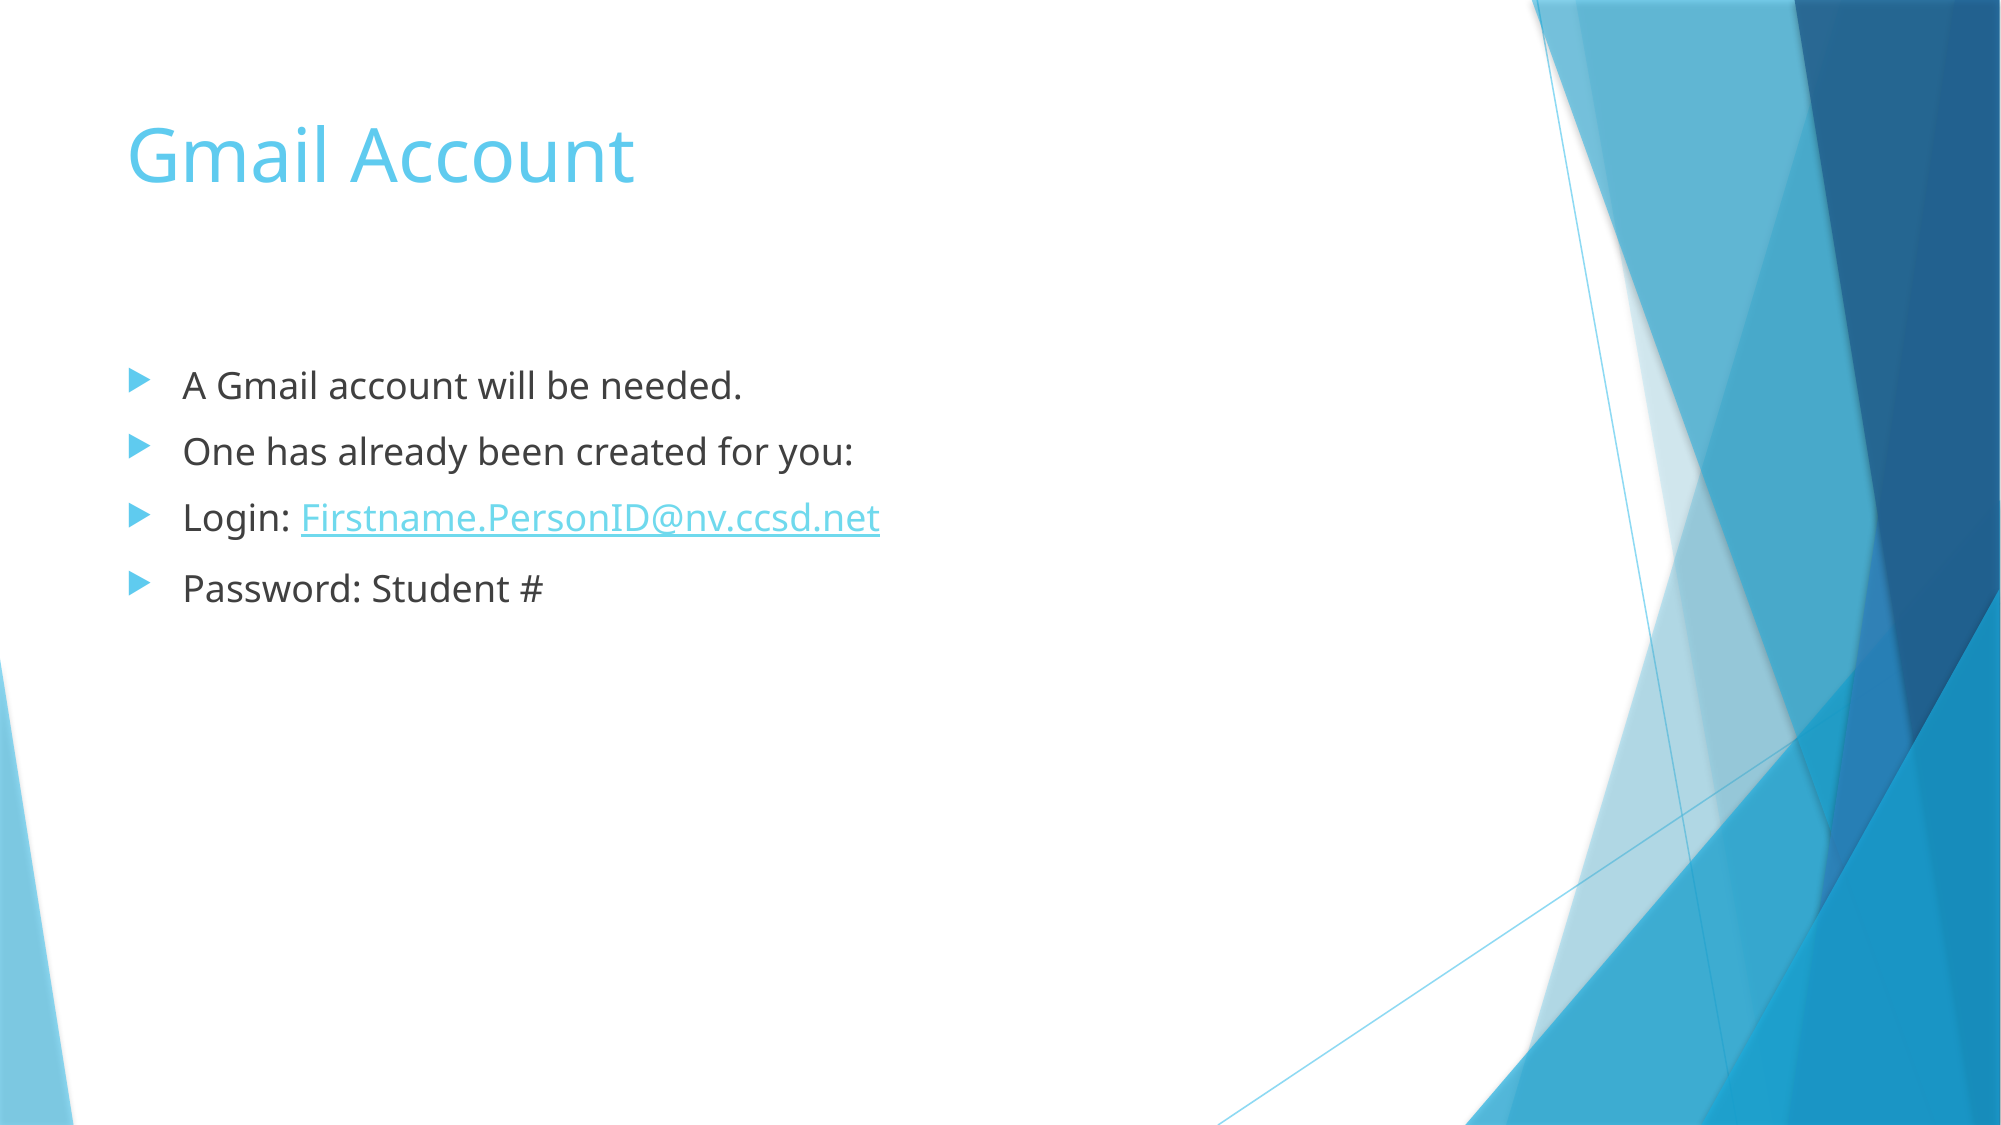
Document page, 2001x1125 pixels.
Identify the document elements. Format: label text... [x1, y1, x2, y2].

title Gmail Account [111, 99, 1522, 317]
list A Gmail account will be needed. One has already been created for you: Login: Firstname.PersonID@nv.ccsd.net Password: Student # [111, 354, 1522, 992]
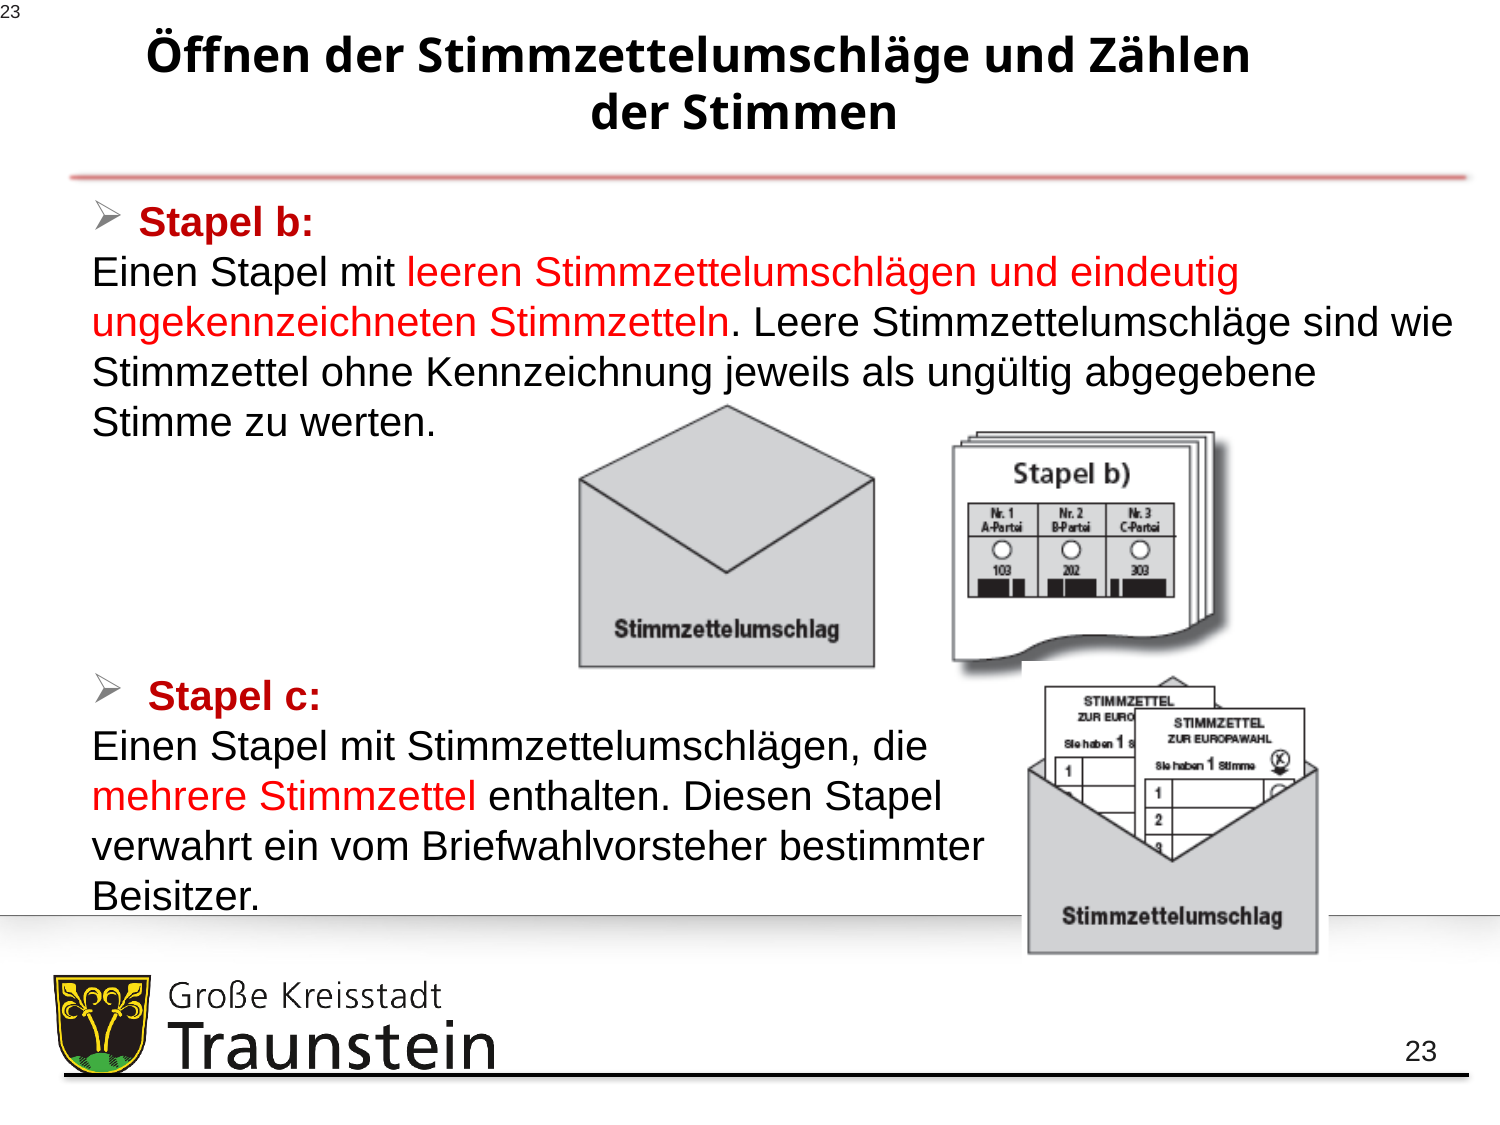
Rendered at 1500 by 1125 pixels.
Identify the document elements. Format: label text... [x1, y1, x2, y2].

title Öffnen der Stimmzettelumschläge und Zählen der Stimmen [133, 41, 1266, 123]
picture [62, 162, 1486, 193]
picture [0, 396, 1500, 1083]
text_box Stapel b: Einen Stapel mit leeren Stimmzettelumschlägen und eindeutig ungekennzeichneten Stimmzetteln. Leere Stimmzettelumschläge sind wie Stimmzettel ohne Kennzeichnung jeweils als ungültig abgegebene Stimme zu werten. [76, 187, 1470, 453]
text_box Stapel c: Einen Stapel mit Stimmzettelumschlägen, die mehrere Stimmzettel enthalten. Diesen Stapel verwahrt ein vom Briefwahlvorsteher bestimmter Beisitzer. [76, 661, 1016, 927]
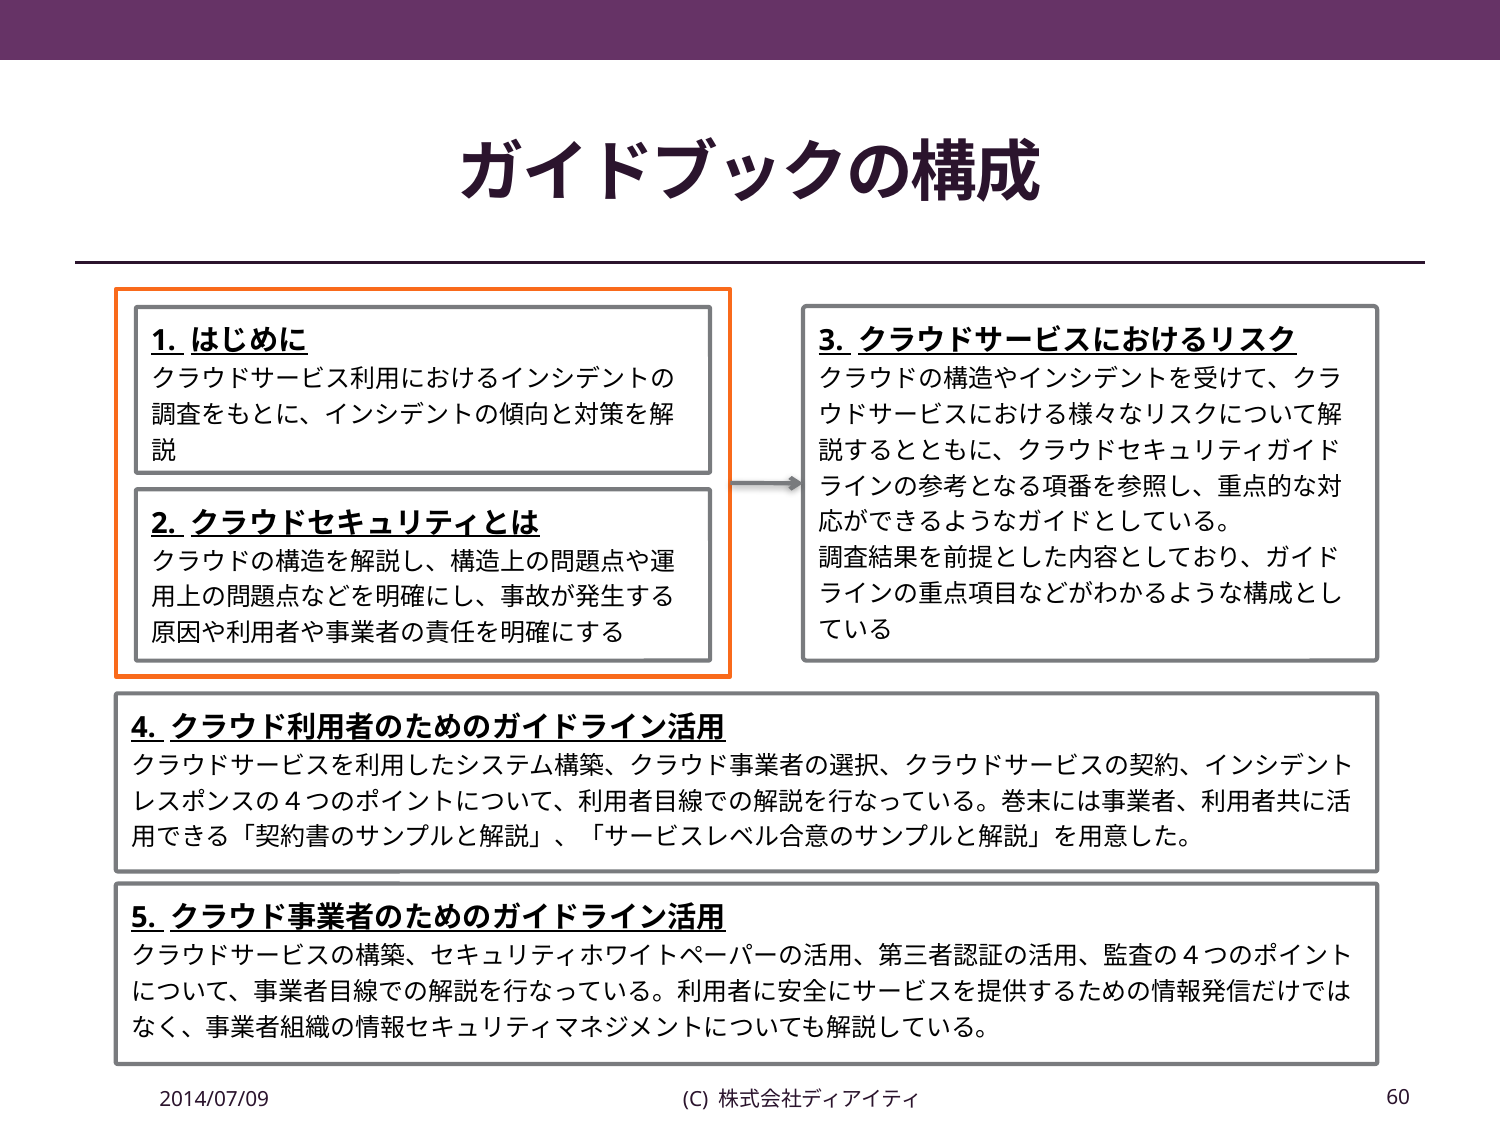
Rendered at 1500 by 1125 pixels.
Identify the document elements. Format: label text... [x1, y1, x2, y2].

text_box 3. クラウドサービスにおけるリスク クラウドの構造やインシデントを受けて、クラウドサービスにおける様々なリスクについて解説するとともに、クラウドセキュリティガイドラインの参考となる項番を参照し、重点的な対応ができるようなガイドとしている。 調査結果を前提とした内容としており、ガイドラインの重点項目などがわかるような構成としている [802, 306, 1378, 661]
text_box 5. クラウド事業者のためのガイドライン活用 クラウドサービスの構築、セキュリティホワイトペーパーの活用、第三者認証の活用、監査の４つのポイントについて、事業者目線での解説を行なっている。利用者に安全にサービスを提供するための情報発信だけではなく、事業者組織の情報セキュリティマネジメントについても解説している。 [115, 883, 1378, 1064]
text_box [115, 289, 731, 677]
title ガイドブックの構成 [75, 87, 1425, 250]
text_box 4. クラウド利用者のためのガイドライン活用 クラウドサービスを利用したシステム構築、クラウド事業者の選択、クラウドサービスの契約、インシデントレスポンスの４つのポイントについて、利用者目線での解説を行なっている。巻末には事業者、利用者共に活用できる「契約書のサンプルと解説」、「サービスレベル合意のサンプルと解説」を用意した。 [115, 693, 1378, 872]
slide_number 60 [1250, 1071, 1425, 1125]
footer (C) 株式会社ディアイティ [367, 1071, 1238, 1125]
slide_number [75, 1071, 354, 1125]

- _WHAT IS EXPECTED_:
Could you retype all the entries above exactly, without the pictures?

- _SOLUTION TO THIS EXERCISE_:
Document page, 2001x1125 pixels.
Identify the document elements. Format: label text... [x1, y1, x2, y2].

title Gmail Account [111, 99, 1522, 317]
list A Gmail account will be needed. One has already been created for you: Login: Firstname.PersonID@nv.ccsd.net Password: Student # [111, 354, 1522, 992]
Rendered at 1500 by 1125 pixels.
Identify the document elements. Format: label text... [x1, y1, x2, y2].

title Öffnen der Stimmzettelumschläge und Zählen der Stimmen [133, 41, 1266, 123]
picture [62, 162, 1486, 193]
picture [0, 396, 1500, 1083]
text_box Stapel b: Einen Stapel mit leeren Stimmzettelumschlägen und eindeutig ungekennzeichneten Stimmzetteln. Leere Stimmzettelumschläge sind wie Stimmzettel ohne Kennzeichnung jeweils als ungültig abgegebene Stimme zu werten. [76, 187, 1470, 453]
text_box Stapel c: Einen Stapel mit Stimmzettelumschlägen, die mehrere Stimmzettel enthalten. Diesen Stapel verwahrt ein vom Briefwahlvorsteher bestimmter Beisitzer. [76, 661, 1016, 927]
Rendered at 1500 by 1125 pixels.
Identify the document elements. Format: label text... [x1, y1, x2, y2].

text_box 3. クラウドサービスにおけるリスク クラウドの構造やインシデントを受けて、クラウドサービスにおける様々なリスクについて解説するとともに、クラウドセキュリティガイドラインの参考となる項番を参照し、重点的な対応ができるようなガイドとしている。 調査結果を前提とした内容としており、ガイドラインの重点項目などがわかるような構成としている [802, 306, 1378, 661]
text_box 5. クラウド事業者のためのガイドライン活用 クラウドサービスの構築、セキュリティホワイトペーパーの活用、第三者認証の活用、監査の４つのポイントについて、事業者目線での解説を行なっている。利用者に安全にサービスを提供するための情報発信だけではなく、事業者組織の情報セキュリティマネジメントについても解説している。 [115, 883, 1378, 1064]
text_box [115, 289, 731, 677]
title ガイドブックの構成 [75, 87, 1425, 250]
text_box 4. クラウド利用者のためのガイドライン活用 クラウドサービスを利用したシステム構築、クラウド事業者の選択、クラウドサービスの契約、インシデントレスポンスの４つのポイントについて、利用者目線での解説を行なっている。巻末には事業者、利用者共に活用できる「契約書のサンプルと解説」、「サービスレベル合意のサンプルと解説」を用意した。 [115, 693, 1378, 872]
slide_number 60 [1250, 1071, 1425, 1125]
footer (C) 株式会社ディアイティ [367, 1071, 1238, 1125]
slide_number [75, 1071, 354, 1125]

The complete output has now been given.